(DOCUMENT EXCERPT begins)
Skip to main content
Qwen2.5-VL is an advanced vision-language model that supports multi-image understanding, dynamic resolution, and sophisticated spatial reasoning through Multi-Resolution Rotary Position Embedding (MRoPE).

Overview

Qwen2.5-VL models are state-of-the-art vision-language models from Alibaba Cloud that excel at:
  • Multi-image understanding: Process and reason across multiple images
  • Dynamic resolution: Handle images of varying sizes and aspect ratios
  • 3D positional encoding: MRoPE for better spatial understanding
  • Long context: Support for extended context lengths
Qwen2.5-VL uses a unique 3D position encoding scheme with temporal, height, and width dimensions for superior spatial reasoning.

Architecture Details

Multi-Resolution Rotary Position Embedding (MRoPE)

Qwen2.5-VL uses MRoPE to encode positional information in three dimensions:
# Position IDs shape: [3, batch_size, sequence_length]
# Dimension 0: Temporal dimension
# Dimension 1: Height dimension  
# Dimension 2: Width dimension
This 3D encoding allows the model to:
  • Better understand spatial relationships in images
  • Handle dynamic image resolutions
  • Process multi-image inputs with proper position awareness

Model Components

The Qwen2.5-VL architecture consists of:
  1. Vision Encoder: Processes images into visual features
    • Patch embedding for image tokenization
    • Vision attention layers
    • Patch merger for feature aggregation
  2. Language Model: Core text generation model
    • Modified attention with MRoPE
    • Grouped Query Attention (GQA)
(DOCUMENT EXCERPT ends)
(SUPPLIED MATERIAL begins)
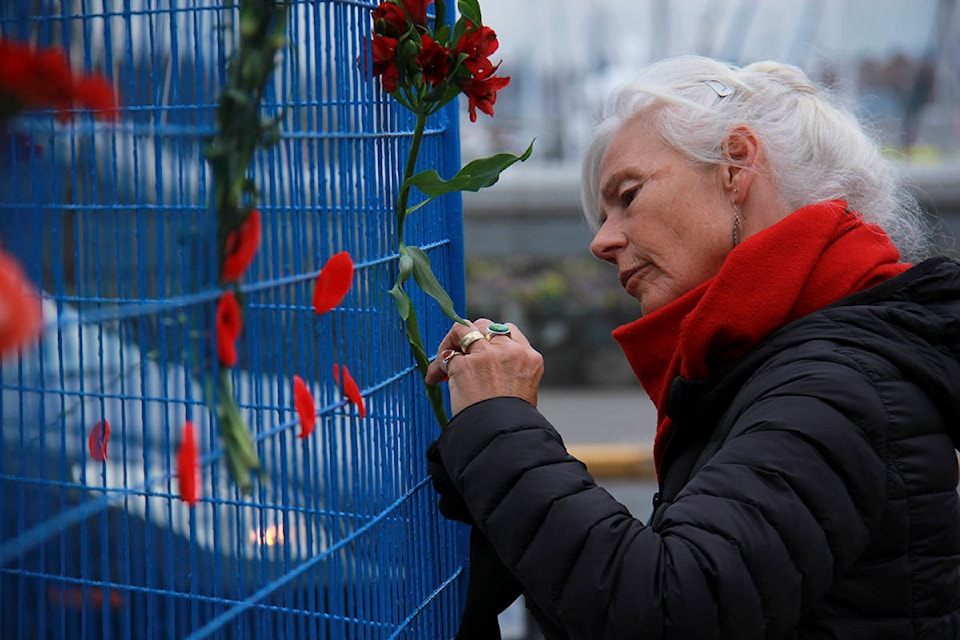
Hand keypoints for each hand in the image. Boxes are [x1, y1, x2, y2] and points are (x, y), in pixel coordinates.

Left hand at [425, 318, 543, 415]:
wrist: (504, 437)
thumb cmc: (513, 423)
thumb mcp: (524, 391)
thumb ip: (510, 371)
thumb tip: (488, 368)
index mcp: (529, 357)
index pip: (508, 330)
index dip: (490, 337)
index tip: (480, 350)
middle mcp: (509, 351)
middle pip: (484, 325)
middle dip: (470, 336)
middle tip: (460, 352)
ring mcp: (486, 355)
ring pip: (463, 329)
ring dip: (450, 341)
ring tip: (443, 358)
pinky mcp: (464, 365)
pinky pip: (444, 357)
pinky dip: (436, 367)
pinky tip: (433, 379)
(SUPPLIED MATERIAL ends)
(SUPPLIED MATERIAL begins)
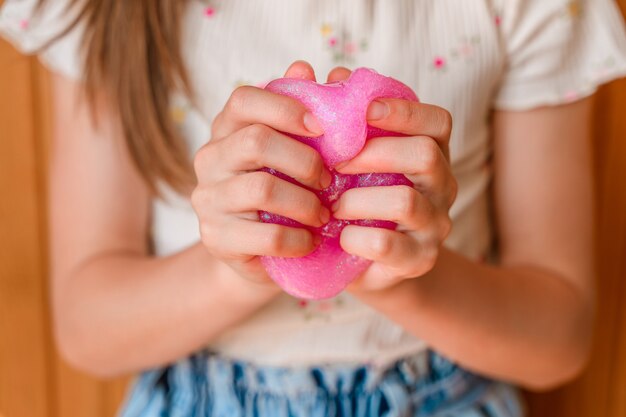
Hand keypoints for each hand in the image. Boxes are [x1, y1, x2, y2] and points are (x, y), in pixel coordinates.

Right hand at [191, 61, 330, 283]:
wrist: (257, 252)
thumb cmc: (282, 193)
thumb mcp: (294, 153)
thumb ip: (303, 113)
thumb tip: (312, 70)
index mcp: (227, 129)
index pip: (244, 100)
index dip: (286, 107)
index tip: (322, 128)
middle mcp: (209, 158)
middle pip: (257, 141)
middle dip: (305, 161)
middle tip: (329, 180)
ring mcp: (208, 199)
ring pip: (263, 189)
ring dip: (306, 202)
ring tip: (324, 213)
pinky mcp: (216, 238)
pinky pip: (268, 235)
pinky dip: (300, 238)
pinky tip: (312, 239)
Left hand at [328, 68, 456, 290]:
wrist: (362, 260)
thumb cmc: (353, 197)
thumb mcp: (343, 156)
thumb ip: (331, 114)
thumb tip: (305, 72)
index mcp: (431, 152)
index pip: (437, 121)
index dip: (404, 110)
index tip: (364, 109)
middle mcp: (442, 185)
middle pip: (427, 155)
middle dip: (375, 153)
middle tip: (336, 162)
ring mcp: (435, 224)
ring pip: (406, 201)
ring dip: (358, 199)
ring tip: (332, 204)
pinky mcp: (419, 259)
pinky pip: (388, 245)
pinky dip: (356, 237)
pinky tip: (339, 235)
(SUPPLIED MATERIAL ends)
* [WHAT NEEDS TO BE DONE]: Pick up the Qwen2.5-VL overview above after its last line and write the next part.

* [EXERCISE OUTPUT]:
    • RMS Layer Normalization (always computed in FP32)
  3. Vision Pipeline: Multi-stage processing
    Image → Patch Embed → Vision Attention → Patch Merger → Embeddings
    

Building Qwen2.5-VL Models

Qwen2.5-VL requires specific versions of dependencies. Follow the installation steps carefully.

Prerequisites

1

Install ONNX Runtime

# Install nightly ONNX Runtime GenAI for CUDA
pip install -i https://aiinfra.pkgs.visualstudio.com/PublicPackages/_packaging/ORT-Nightly/pypi/simple/ \
  --pre onnxruntime-genai-cuda

# Uninstall stable ONNX Runtime
pip uninstall -y onnxruntime-gpu

# Install nightly ONNX Runtime
pip install -i https://aiinfra.pkgs.visualstudio.com/PublicPackages/_packaging/ORT-Nightly/pypi/simple/ \
  --pre onnxruntime-gpu
2

Install PyTorch

# Ensure PyTorch >= 2.7.0
pip install torch==2.7.0
3

Install Additional Dependencies

pip install transformers
pip install pillow
pip install numpy==1.26.4  # Must be < 2.0.0
pip install --pre onnxscript

Model Export

1

Download Base Model

mkdir -p qwen2.5-vl-7b-instruct
cd qwen2.5-vl-7b-instruct

# Download from Hugging Face
huggingface-cli download Qwen/Qwen2.5-VL-7B-Instruct \
  --local-dir ./pytorch
2

Export to ONNX

# Use the builder from ONNX Runtime GenAI source
from onnxruntime_genai.models.builder import build_model

build_model(
    model_name="Qwen/Qwen2.5-VL-7B-Instruct",
    input_path="./pytorch",
    output_path="./onnx-cuda",
    precision="fp16",
    execution_provider="cuda",
    cache_dir="./cache"
)

Precision Options

# FP16 for CUDA (recommended for most GPUs)
python3 -m onnxruntime_genai.models.builder \
  --model_name Qwen/Qwen2.5-VL-7B-Instruct \
  --output ./onnx-fp16 \
  --precision fp16 \
  --execution_provider cuda

Using Qwen2.5-VL

Basic Usage

import onnxruntime_genai as og

# Load model
config = og.Config("./qwen2.5-vl-7b-instruct/onnx-cuda")
model = og.Model(config)
processor = model.create_multimodal_processor()
tokenizer = og.Tokenizer(model)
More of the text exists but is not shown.